N. Korea could have sarin-tipped missiles, Japanese PM says ahead of Pyongyang's ‘big event’
North Korean missiles may be capable of delivering sarin nerve gas, says Japan’s prime minister amid concerns that the hermit state may respond to the US naval buildup in the region ahead of the 105th birthday of its late ruler Kim Il-sung.
Speaking to lawmakers, Japanese Prime Minister Shinzo Abe said there is possibility that North Korea already has the capacity to equip missile warheads with sarin projectiles, according to Nikkei Asia Review.
He maintained that Pyongyang is rapidly improving its nuclear and missile technology, urging the international community “to stay united and make a drastic change in the way North Korea moves towards a dangerous road.”

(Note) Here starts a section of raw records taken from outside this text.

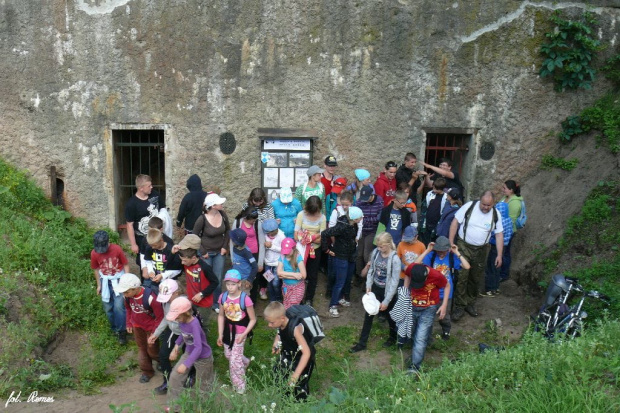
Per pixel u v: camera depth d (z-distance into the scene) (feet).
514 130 30.17
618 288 22.44
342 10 27.84
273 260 23.85
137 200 24.02
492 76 29.37
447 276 21.59
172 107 28.14
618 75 29.35
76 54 27.30
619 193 26.30
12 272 22.36
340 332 23.58
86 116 27.96
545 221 28.53
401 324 20.27
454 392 16.16
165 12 27.07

Abe said the Japanese Self-Defense Force has no emergency plan in that regard, but stressed “the deterrent of the US-Japan alliance.”

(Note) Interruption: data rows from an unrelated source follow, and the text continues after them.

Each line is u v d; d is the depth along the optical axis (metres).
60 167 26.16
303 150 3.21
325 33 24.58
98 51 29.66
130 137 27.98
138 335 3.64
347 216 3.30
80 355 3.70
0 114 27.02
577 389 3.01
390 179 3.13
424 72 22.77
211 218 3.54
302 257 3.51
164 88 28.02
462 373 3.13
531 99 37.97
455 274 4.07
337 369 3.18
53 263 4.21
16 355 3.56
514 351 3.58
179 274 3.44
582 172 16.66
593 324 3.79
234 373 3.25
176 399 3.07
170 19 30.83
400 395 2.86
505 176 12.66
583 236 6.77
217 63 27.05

Later in the day, chief cabinet secretary Yoshihide Suga said North Korea possesses “large stockpiles” of chemical weapons as well as industrial facilities to produce them, according to TASS.
The alarming news comes amid a massive US military build-up near the Korean Peninsula, the largest for several years.
Previously, US President Donald Trump threatened to take unilateral action against Pyongyang with or without support from regional powers, ordering the aircraft carrier group ‘USS Carl Vinson’ to execute a show of force near North Korean waters.
This week, the White House issued another bellicose statement, saying US military assets in the region are not limited to the surface fleet.
During a telephone conversation with Chinese President Xi Jinping on Tuesday, Trump told Xi he should inform North Korean leader Kim Jong-un that the US “doesn’t just have aircraft carriers, but also nuclear submarines,”according to Wall Street Journal.
“You cannot allow a country like that to have nuclear power, nuclear weapons,” Trump said.
“That’s mass destruction. He doesn’t have the delivery systems yet, but he will.”
In turn, North Korea warned on Tuesday it would retaliate to any sign of American aggression with any means available.
“If the US dares opt for a military action, crying out for ‘pre-emptive attack’, [Pyongyang] is ready to react.
We will hold the US wholly accountable for the catastrophic consequences to be entailed by its outrageous actions,”said North Korea’s Foreign Ministry, as cited by AP.
READ MORE: ‘Catastrophic consequences’: N. Korea vows to retaliate against deployment of US strike group
North Korea is currently preparing for its biggest national holiday, the 105th anniversary of the birth of state founder Kim Il-sung, grandfather of the current leader, dubbed the ‘Day of the Sun’.
Pyongyang officials have already told foreign journalists on Tuesday that a “big and important event” is expected to take place, according to Reuters.
Last April, North Korea test-fired its Musudan intermediate-range missile on the occasion of Kim Il-sung’s 104th birthday.
In the meantime, South Korea urged calm and called upon the US to consult Seoul if it was considering military action against the North.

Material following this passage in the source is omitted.